-- start of ENTRIES PROVIDED --

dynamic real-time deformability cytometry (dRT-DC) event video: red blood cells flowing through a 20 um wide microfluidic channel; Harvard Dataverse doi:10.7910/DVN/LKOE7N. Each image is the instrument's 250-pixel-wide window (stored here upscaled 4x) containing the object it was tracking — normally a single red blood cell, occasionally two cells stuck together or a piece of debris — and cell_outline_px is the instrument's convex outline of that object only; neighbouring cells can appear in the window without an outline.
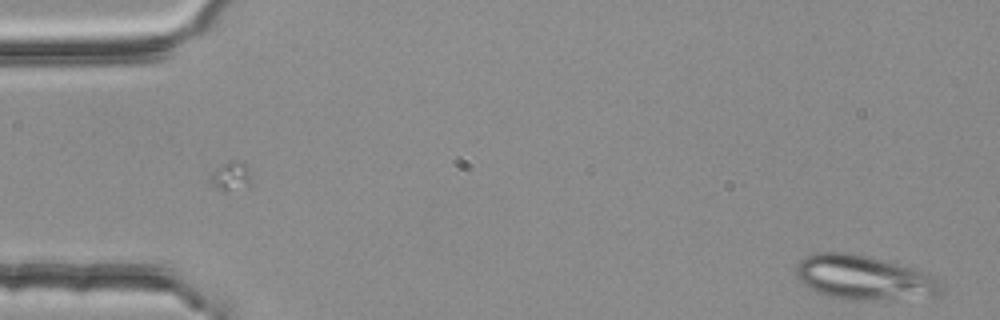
{"species": "common noctule bat (a hibernating species)", "species_latin": "Nyctalus noctula", "temperature_condition": "room temperature", "stored_images_in_passage": 2, "camera_frame_rate_fps": 3000, "um_per_image_px": 0.085, "animal": {"sex": "female", "body_mass_g": 25.1}, "frame": {"image": 1, "passage_image": 2, "time_ms": 0.333, "image_size_px": [1000, 320], "cell_outline_px": [[944, 292], [936, 296], [888, 300], [848, 300], [828, 296], [816, 292], [800, 284], [796, 276], [796, 264], [804, 256], [816, 252], [848, 252], [868, 256], [884, 260], [928, 272], [936, 276], [940, 280]], "centroid_in_image_um": [73.44, 23.61], "position_along_channel_um": 11.6, "area_um2": 38.44}}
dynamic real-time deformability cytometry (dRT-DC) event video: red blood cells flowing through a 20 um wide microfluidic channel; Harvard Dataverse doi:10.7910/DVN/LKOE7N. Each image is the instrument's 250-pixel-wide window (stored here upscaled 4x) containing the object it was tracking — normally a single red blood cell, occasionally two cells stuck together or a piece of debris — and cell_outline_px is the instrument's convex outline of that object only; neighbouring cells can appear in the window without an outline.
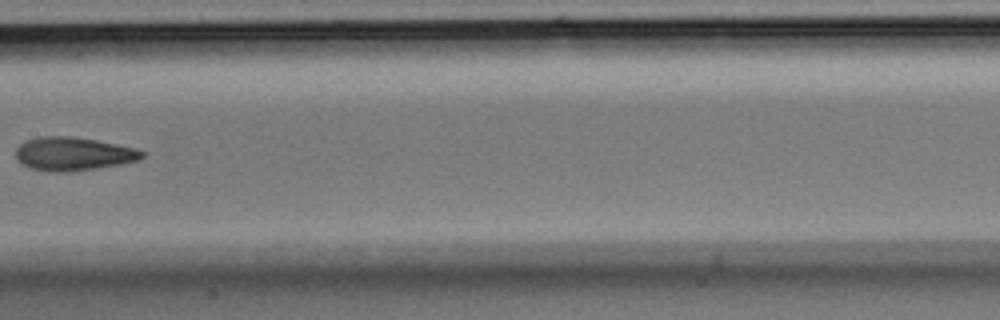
{"species": "Egyptian fruit bat (a non-hibernating species)", "species_latin": "Rousettus aegyptiacus", "temperature_condition": "room temperature", "stored_images_in_passage": 8, "camera_frame_rate_fps": 3000, "um_per_image_px": 0.085, "animal": {"sex": "male"}, "frame": {"image": 1, "passage_image": 8, "time_ms": 2.333, "image_size_px": [1000, 320], "cell_outline_px": [[148, 152], [140, 160], [120, 164], [96, 168], [60, 172], [52, 172], [32, 168], [24, 164], [16, 156], [16, 148], [24, 140], [40, 136], [72, 136], [96, 140], [136, 148]], "centroid_in_image_um": [6.27, 13.06], "position_along_channel_um": 201.1, "area_um2": 24.51}}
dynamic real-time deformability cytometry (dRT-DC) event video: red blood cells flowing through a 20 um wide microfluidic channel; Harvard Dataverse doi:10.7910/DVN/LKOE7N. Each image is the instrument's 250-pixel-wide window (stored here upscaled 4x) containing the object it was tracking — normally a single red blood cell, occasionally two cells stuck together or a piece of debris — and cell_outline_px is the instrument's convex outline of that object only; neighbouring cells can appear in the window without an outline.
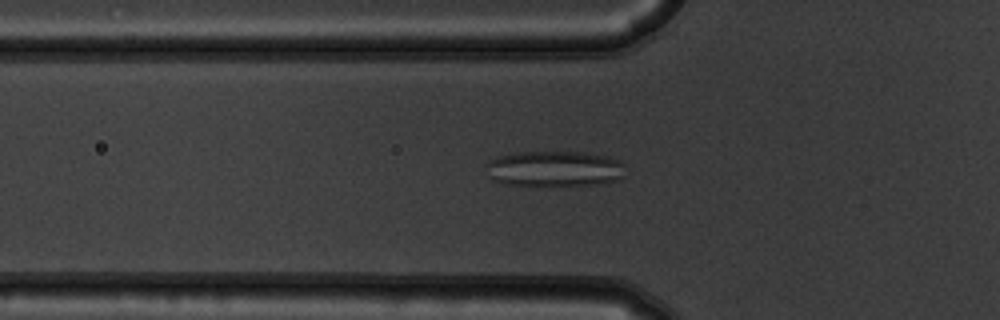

-- end of ENTRIES PROVIDED --

**TASK INSTRUCTIONS**
Every record must be copied exactly, with the pictures left out.

**SOLUTION**
dynamic real-time deformability cytometry (dRT-DC) event video: red blood cells flowing through a 20 um wide microfluidic channel; Harvard Dataverse doi:10.7910/DVN/LKOE7N. Each image is the instrument's 250-pixel-wide window (stored here upscaled 4x) containing the object it was tracking — normally a single red blood cell, occasionally two cells stuck together or a piece of debris — and cell_outline_px is the instrument's convex outline of that object only; neighbouring cells can appear in the window without an outline.
{"species": "common noctule bat (a hibernating species)", "species_latin": "Nyctalus noctula", "temperature_condition": "room temperature", "stored_images_in_passage": 2, "camera_frame_rate_fps": 3000, "um_per_image_px": 0.085, "animal": {"sex": "female", "body_mass_g": 25.1}, "frame": {"image": 1, "passage_image": 2, "time_ms": 0.333, "image_size_px": [1000, 320], "cell_outline_px": [[944, 292], [936, 296], [888, 300], [848, 300], [828, 296], [816, 292], [800, 284], [796, 276], [796, 264], [804, 256], [816, 252], [848, 252], [868, 256], [884, 260], [928, 272], [936, 276], [940, 280]], "centroid_in_image_um": [73.44, 23.61], "position_along_channel_um": 11.6, "area_um2": 38.44}}
dynamic real-time deformability cytometry (dRT-DC) event video: red blood cells flowing through a 20 um wide microfluidic channel; Harvard Dataverse doi:10.7910/DVN/LKOE7N. Each image is the instrument's 250-pixel-wide window (stored here upscaled 4x) containing the object it was tracking — normally a single red blood cell, occasionally two cells stuck together or a piece of debris — and cell_outline_px is the instrument's convex outline of that object only; neighbouring cells can appear in the window without an outline.
{"species": "Egyptian fruit bat (a non-hibernating species)", "species_latin": "Rousettus aegyptiacus", "temperature_condition": "room temperature", "stored_images_in_passage": 8, "camera_frame_rate_fps": 3000, "um_per_image_px": 0.085, "animal": {"sex": "male"}, "frame": {"image": 1, "passage_image": 8, "time_ms": 2.333, "image_size_px": [1000, 320], "cell_outline_px": [[148, 152], [140, 160], [120, 164], [96, 168], [60, 172], [52, 172], [32, 168], [24, 164], [16, 156], [16, 148], [24, 140], [40, 136], [72, 136], [96, 140], [136, 148]], "centroid_in_image_um": [6.27, 13.06], "position_along_channel_um": 201.1, "area_um2": 24.51}}
dynamic real-time deformability cytometry (dRT-DC) event video: red blood cells flowing through a 20 um wide microfluidic channel; Harvard Dataverse doi:10.7910/DVN/LKOE7N. Each image is the instrument's 250-pixel-wide window (stored here upscaled 4x) containing the object it was tracking — normally a single red blood cell, occasionally two cells stuck together or a piece of debris — and cell_outline_px is the instrument's convex outline of that object only; neighbouring cells can appear in the window without an outline.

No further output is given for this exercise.